Once your Salvias have flowered, cut the stems back to the basal rosette, clearing any spent leaves as you go. In the following spring, new growth will form a good shaped plant.
Your pruning regime is an a good time to divide large clumps of Salvia perennials. This is the easiest way to contain plant growth and increase your plant numbers.
Alternative ways of propagating Salvias include taking stem cuttings in autumn.
Here’s a quick guide on how to do this:
Find a non-flowering shoot on your Salvia plant and make a clean cut just below a pair of leaves. Your cutting will need to be about 4 inches long. Place the cutting in a plastic bag to keep it moist, until you’ve collected a number of cuttings.
When ready to pot up, remove the leaves from along the stem cutting, leaving just the top two pairs. Then dip each of your cuttings in hormone powder, which will aid root growth. Place the cuttings in small pots with some free-draining compost mix, and water them in well.
Top your pots with some horticultural grit and place them in a greenhouse or propagator at about room temperature. Leave your cuttings to root over the winter months.
Perfect Planting Companions
There are many plants that make great companions for the Salvia species. The diversity in their colour and form promote their suitability for planting with many different styles.

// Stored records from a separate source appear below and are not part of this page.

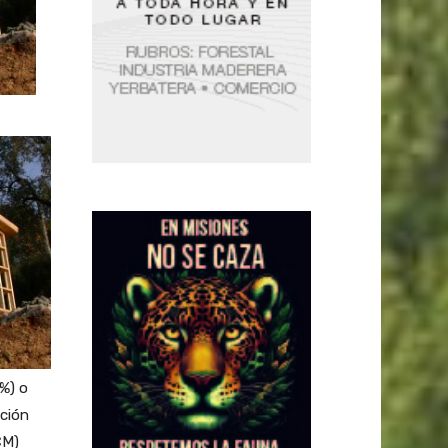
%) o
ación
CM)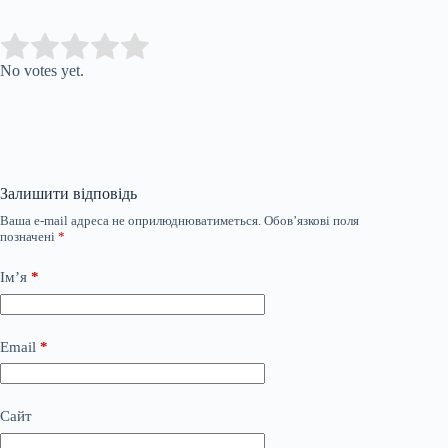
Submit Rating
Rate this item:
No votes yet.
Залишити відповідь
Ваша e-mail адреса не оприлюднюватиметься.
Обов’язкові поля
позначені
*
Ім’я
*
Email
*
Сайт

I’m a sucker for a romantic cottage garden theme. I like the haphazard aesthetics and irregular lines that gently flow into one another, creating a haven of peace, beauty and a mass of wildlife. Here are a few of my favourite herbaceous companion plants for the cottage garden theme:
Any one of these will complement your favorite sage plant perfectly. Choose similar hues for a monochromatic space, or those opposite on the color wheel for contrasting splendor.